I have left the good news for last. Not all Republican governors have bought into the dimwitted notion that they can tax their states back to prosperity. In Minnesota, the newly elected Republican governor Tim Pawlenty has crafted a budget that essentially freezes state spending in the first year and dares the legislature to try to raise taxes.

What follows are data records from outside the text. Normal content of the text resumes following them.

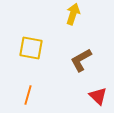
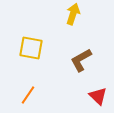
orange line: rotated 18 degrees clockwise
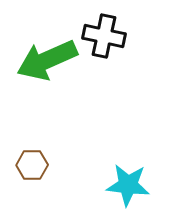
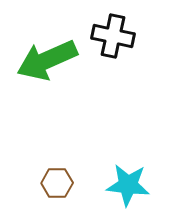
black cross: moved 9 px right
brown hexagon: moved 25 px right, 18 px down
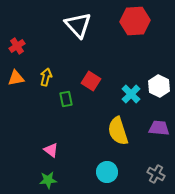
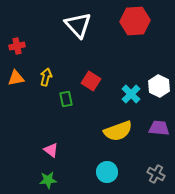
red cross: rotated 21 degrees clockwise
yellow semicircle: rotated 92 degrees counterclockwise
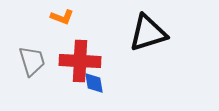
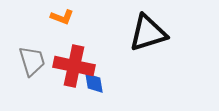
red cross: moved 6 px left, 5 px down; rotated 9 degrees clockwise
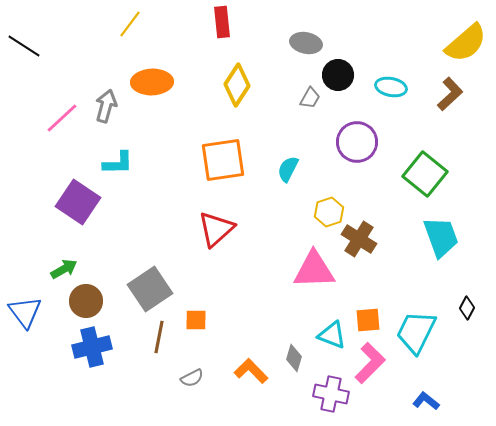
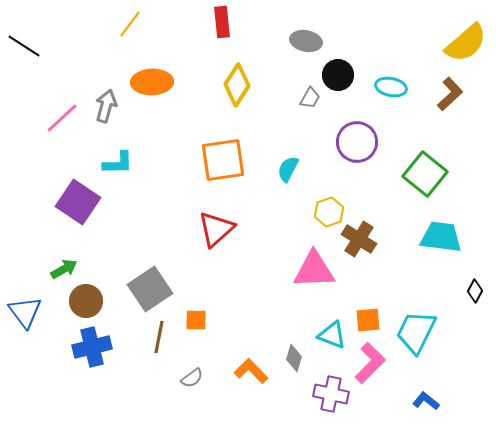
gray ellipse at (306, 43): moved 2 px up
cyan trapezoid at (441, 237): rotated 63 degrees counterclockwise
black diamond at (467, 308): moved 8 px right, 17 px up
gray semicircle at (192, 378): rotated 10 degrees counterclockwise
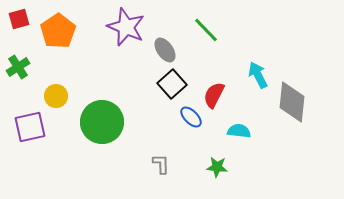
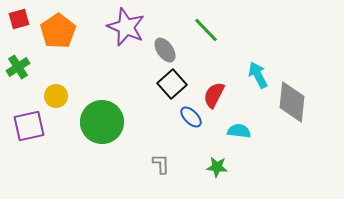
purple square: moved 1 px left, 1 px up
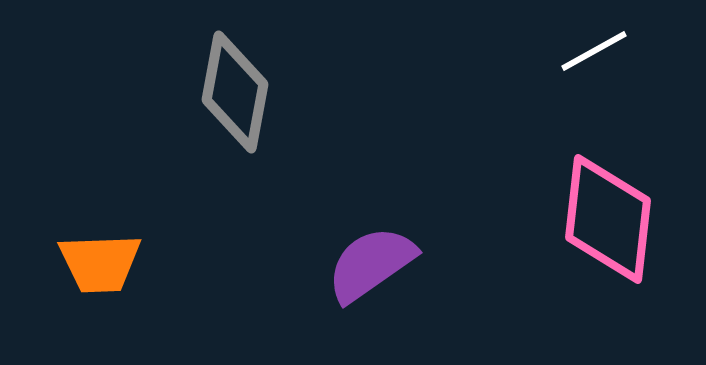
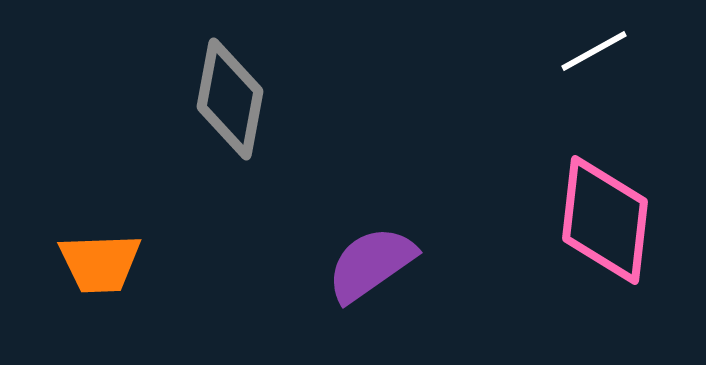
gray diamond: moved 5 px left, 7 px down
pink diamond: moved 3 px left, 1 px down
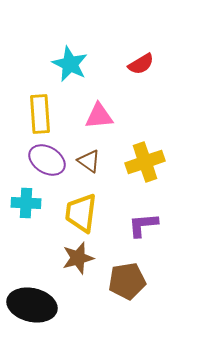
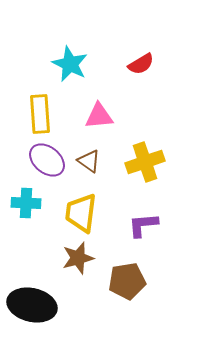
purple ellipse: rotated 9 degrees clockwise
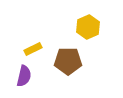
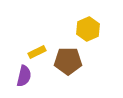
yellow hexagon: moved 2 px down
yellow rectangle: moved 4 px right, 3 px down
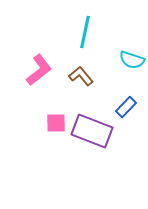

Another fresh face, Mark Sanford of South Carolina, is installing the first down payment on his plan to phase out the state income tax, despite inheriting a gargantuan deficit.

Meanwhile, the nation’s two most fiscally conservative governors (and the GOP’s fastest‐​rising political stars in recent years), Jeb Bush of Florida and Bill Owens of Colorado, remain as immovable as ever in their opposition to new taxes. “How can tax hikes solve the fiscal crisis in the states,” Owens asked me in an interview, “when the budget problems are a result of chronic overspending?” Meanwhile, in Tallahassee Jeb Bush is pushing forward with the final phase of his $5.7 billion tax cut and notes that despite those tax cuts, Florida’s bond rating has improved from AA to AAA. “As I look around the country,” Bush observes, “I can’t help but notice that the states that have enacted big, broad‐​based tax hikes are in the worst fiscal shape of all.”

If Jeb’s Republican colleagues don’t start to digest that lesson soon, they might not be governors for long.